The final chapter, on anti-microfascism, offers some original and compelling strategies of resistance. Bratich proposes, for example, creating spaces for ex-fascist confessionals, and appropriating some of the signature strategies of micro-fascism to use against it, such as humor, internet memes, and anti-fascism’s own recourse to a mythical past.
I’m left wondering, where does the next generation of Irmgard Furchners fit into this? The masses of ordinary citizens who will find themselves in service to the new fascism on the rise today?

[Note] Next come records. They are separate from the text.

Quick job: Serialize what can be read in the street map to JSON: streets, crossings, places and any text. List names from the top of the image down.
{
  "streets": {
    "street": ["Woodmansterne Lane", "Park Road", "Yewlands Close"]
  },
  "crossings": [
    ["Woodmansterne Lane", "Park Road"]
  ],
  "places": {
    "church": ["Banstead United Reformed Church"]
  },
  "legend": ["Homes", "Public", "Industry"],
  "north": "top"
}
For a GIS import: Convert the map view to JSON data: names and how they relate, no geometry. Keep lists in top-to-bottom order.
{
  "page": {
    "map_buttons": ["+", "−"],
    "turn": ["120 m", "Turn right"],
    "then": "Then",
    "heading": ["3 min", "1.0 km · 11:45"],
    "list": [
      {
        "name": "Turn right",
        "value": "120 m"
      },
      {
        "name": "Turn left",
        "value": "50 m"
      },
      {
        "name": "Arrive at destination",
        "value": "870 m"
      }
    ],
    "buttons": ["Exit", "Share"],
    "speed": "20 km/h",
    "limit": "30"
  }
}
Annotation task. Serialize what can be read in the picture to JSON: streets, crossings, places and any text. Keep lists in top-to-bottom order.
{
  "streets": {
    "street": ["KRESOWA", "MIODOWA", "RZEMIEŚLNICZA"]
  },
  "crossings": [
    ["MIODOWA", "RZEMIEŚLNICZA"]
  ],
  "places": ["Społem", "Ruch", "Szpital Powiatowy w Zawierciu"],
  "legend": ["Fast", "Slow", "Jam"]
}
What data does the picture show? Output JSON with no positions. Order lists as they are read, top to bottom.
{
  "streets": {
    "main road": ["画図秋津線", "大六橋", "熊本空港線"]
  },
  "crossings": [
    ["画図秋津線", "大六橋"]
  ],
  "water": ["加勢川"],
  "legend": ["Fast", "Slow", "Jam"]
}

It’s hard to imagine they will be motivated by revelations brought on by redpilling or mythical warrior bands. Rather, people will be motivated by a culture that values conformity and economic productivity above all else, by feelings like patriotism and fear, and by the desperation wrought by four decades of neoliberal economic policies.
The new fascism is a vast and amorphous force, and we will need all the tools at our disposal—including those developed in this book—to resist it.
William D. Buckingham is a writer and ethnomusicologist in New Orleans.